Sono due i pasti, mostrati interamente e nel dettaglio della loro preparazione, che scandiscono il film: quello iniziale, offerto agli amici e commensali di Dodin, e quello che Dodin stesso organizza per Eugénie. Il diverso modo in cui Tran Anh Hung li mette in scena è segno del progredire del racconto e ancor più dell'intimo evolvere dei sentimenti. La prima sequenza è una concertazione, esaltata da un montaggio ritmico e ammaliante e da sinuosi movimenti di macchina; il secondo è un assolo raccolto, quasi sussurrato, con cui "il Napoleone della gastronomia" dedica il suo amore a Eugénie, per poi sedersi a guardarla (a contemplarla) come già era avvenuto in camera da letto. Eppure Il gusto delle cose non è un film fatto solo di dettagli e di manifestazioni, ma è sotteso dalla relazione tra ciò che è visibile e ciò che è invisibile, tra quello che appare e quello che non viene mostrato. Due sono anche i pasti che non vengono messi in scena, per esempio, nonostante siano presentati e attesi, così come a rimanere fuori campo sono i rapporti sessuali e quel vivido passato che ha dato forma al rapporto tra i due protagonisti.

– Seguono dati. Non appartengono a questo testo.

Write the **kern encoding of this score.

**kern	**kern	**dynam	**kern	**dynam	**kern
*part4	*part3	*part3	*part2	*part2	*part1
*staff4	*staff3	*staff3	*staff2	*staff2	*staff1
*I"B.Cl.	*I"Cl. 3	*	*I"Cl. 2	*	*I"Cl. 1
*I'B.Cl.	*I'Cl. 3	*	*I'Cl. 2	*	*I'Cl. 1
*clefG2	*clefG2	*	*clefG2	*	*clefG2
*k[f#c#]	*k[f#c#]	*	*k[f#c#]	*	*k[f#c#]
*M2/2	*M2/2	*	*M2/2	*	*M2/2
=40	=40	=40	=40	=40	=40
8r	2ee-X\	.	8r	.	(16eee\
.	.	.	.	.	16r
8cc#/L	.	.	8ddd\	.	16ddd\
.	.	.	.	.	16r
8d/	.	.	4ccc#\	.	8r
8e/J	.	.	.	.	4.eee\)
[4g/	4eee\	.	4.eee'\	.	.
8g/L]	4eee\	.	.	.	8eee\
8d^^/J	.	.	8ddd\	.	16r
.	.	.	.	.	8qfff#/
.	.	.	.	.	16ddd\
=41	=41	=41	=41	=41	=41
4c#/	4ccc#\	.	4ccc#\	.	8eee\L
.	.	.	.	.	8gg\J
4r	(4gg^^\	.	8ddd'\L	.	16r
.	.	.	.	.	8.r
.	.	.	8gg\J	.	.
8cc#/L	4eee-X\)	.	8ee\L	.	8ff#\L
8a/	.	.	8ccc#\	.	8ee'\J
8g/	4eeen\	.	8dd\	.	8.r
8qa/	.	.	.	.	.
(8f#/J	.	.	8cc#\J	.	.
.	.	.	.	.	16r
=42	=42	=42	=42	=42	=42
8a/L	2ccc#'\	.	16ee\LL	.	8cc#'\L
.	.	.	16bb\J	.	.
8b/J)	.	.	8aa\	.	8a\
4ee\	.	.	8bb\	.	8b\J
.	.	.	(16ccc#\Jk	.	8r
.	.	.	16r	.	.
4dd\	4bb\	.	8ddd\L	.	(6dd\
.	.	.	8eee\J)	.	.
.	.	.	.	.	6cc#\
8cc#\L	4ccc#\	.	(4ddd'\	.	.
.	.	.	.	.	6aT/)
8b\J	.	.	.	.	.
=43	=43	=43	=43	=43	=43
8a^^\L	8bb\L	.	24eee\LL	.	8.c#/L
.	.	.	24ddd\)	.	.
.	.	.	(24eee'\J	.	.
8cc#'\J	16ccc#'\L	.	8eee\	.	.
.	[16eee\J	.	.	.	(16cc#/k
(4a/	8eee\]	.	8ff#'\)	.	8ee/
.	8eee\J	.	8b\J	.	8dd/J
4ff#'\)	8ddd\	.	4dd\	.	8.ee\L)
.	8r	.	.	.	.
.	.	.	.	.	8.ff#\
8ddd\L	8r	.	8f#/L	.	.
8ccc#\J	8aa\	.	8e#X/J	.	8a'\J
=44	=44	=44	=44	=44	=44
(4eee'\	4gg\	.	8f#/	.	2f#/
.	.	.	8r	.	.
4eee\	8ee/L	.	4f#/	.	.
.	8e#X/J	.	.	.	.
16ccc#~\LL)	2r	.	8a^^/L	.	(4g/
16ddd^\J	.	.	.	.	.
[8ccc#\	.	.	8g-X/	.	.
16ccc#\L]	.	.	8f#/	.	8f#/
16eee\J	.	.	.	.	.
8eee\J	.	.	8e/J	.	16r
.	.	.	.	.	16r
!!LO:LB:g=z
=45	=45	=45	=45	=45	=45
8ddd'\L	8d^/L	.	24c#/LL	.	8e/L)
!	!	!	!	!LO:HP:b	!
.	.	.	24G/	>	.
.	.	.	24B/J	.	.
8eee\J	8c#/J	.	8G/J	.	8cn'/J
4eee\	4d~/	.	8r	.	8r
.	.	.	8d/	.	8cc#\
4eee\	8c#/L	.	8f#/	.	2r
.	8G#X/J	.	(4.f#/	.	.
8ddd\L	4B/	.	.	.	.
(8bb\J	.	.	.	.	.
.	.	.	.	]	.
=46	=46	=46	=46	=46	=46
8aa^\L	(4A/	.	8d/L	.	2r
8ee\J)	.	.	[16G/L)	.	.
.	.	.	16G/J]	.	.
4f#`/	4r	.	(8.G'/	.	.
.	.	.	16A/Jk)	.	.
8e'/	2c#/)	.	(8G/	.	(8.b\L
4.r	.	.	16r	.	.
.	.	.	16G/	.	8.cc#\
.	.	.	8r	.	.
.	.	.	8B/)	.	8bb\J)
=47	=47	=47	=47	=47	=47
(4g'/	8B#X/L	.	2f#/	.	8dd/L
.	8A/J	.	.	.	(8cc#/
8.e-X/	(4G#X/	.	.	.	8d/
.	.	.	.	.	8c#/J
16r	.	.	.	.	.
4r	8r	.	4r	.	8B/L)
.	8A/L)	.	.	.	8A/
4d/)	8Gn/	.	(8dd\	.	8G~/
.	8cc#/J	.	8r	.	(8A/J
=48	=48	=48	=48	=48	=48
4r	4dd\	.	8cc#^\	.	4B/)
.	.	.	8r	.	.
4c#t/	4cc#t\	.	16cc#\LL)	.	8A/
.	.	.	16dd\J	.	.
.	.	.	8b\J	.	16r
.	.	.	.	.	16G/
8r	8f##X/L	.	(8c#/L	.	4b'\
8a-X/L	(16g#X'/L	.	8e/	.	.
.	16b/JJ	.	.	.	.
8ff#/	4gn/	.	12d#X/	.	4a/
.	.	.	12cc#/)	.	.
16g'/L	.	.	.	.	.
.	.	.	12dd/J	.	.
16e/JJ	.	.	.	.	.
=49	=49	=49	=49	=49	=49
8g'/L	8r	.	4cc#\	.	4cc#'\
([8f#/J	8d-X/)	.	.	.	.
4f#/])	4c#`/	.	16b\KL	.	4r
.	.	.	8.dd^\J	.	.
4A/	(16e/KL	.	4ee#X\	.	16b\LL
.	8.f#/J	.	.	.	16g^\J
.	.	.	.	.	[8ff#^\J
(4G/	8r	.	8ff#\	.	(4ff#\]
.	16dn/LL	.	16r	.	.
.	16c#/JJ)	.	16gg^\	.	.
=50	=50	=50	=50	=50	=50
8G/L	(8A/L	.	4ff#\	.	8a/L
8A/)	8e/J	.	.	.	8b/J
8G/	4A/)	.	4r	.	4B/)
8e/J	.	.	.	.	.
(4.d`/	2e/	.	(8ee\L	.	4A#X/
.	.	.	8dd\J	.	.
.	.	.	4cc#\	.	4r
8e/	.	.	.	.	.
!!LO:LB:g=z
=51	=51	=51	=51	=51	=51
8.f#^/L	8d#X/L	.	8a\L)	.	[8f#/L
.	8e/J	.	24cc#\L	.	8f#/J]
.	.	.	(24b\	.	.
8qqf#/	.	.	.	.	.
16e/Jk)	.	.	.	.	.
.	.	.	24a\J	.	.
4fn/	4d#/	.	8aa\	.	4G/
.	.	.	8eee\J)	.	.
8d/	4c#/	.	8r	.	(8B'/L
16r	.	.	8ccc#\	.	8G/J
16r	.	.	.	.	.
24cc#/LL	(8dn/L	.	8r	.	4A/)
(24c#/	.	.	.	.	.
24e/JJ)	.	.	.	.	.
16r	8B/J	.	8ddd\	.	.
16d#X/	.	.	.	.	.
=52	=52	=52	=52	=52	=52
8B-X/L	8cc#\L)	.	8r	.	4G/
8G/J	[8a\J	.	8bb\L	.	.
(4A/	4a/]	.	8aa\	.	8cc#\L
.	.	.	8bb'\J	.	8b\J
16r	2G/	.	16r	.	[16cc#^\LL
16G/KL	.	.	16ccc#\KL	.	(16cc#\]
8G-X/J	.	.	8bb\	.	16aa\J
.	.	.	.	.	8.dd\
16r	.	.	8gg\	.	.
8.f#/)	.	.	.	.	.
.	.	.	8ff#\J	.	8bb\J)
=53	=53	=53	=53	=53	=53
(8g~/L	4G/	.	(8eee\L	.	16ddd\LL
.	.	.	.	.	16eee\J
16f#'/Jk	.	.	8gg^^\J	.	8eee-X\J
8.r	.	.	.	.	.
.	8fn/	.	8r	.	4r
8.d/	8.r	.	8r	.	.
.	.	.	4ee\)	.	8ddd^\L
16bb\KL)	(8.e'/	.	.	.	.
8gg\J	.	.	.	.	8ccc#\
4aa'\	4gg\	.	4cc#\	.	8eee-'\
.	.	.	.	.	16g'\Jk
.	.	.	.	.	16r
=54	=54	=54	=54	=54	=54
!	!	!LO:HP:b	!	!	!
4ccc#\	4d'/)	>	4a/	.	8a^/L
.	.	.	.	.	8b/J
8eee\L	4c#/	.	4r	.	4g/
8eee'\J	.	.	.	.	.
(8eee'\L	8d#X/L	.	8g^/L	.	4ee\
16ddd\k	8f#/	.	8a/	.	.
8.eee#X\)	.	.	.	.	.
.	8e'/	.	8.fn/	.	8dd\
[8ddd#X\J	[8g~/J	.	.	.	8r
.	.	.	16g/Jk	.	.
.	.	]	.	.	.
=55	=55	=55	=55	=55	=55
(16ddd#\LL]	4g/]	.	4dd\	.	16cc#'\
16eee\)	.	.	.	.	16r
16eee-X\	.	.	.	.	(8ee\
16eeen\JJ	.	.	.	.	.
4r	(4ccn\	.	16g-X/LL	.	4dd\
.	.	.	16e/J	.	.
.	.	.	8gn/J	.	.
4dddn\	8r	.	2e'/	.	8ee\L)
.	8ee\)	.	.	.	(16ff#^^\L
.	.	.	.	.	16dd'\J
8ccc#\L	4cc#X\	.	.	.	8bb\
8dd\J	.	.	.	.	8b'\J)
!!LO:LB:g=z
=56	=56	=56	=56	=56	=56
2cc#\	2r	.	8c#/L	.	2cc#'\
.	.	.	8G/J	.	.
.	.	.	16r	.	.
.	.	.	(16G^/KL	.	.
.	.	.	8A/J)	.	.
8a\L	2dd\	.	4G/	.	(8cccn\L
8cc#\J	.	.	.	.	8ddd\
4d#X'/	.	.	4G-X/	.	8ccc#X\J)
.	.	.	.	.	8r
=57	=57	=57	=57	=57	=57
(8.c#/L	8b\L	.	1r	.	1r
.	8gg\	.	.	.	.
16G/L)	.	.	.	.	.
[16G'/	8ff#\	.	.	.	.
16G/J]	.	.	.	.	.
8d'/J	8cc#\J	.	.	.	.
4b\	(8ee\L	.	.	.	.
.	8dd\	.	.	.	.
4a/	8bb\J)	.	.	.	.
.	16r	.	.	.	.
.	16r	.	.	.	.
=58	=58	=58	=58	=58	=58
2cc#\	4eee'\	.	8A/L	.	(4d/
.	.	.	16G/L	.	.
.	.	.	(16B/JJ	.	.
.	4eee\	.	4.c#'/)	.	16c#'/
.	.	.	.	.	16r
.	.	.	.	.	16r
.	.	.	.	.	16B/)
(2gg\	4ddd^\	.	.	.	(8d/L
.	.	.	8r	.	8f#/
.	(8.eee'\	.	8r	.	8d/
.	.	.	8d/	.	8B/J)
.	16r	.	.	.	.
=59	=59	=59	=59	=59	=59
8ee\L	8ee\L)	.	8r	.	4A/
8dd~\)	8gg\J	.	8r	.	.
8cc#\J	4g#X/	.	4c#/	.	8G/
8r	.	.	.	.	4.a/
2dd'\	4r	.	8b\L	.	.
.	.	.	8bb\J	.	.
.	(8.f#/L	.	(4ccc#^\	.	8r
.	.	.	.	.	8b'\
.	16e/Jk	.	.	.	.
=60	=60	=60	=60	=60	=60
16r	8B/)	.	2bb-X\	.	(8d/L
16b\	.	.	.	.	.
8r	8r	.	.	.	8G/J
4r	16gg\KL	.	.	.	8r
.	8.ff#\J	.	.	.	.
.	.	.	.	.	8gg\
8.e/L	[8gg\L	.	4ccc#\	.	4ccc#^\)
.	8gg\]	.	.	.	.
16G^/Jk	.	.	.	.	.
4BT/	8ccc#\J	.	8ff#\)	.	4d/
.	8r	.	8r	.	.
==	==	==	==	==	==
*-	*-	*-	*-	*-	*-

E a ben vedere (a ben sentire, anzi) la colonna sonora del film è composta unicamente dai versi di uccelli di ogni tipo, che si fanno sempre più insistenti (sovrastando talvolta le voci); tuttavia non li vediamo mai, come se provenissero da un'altra epoca o da un altro luogo. Uno spazio in cui l'amore di Dodin e Eugénie può trovare finitezza, evocato dalle immagini finali che si offrono come una re-visione eterna e sospesa, richiamando il concetto di stasi descritto da Paul Schrader nel suo Il trascendente nel cinema.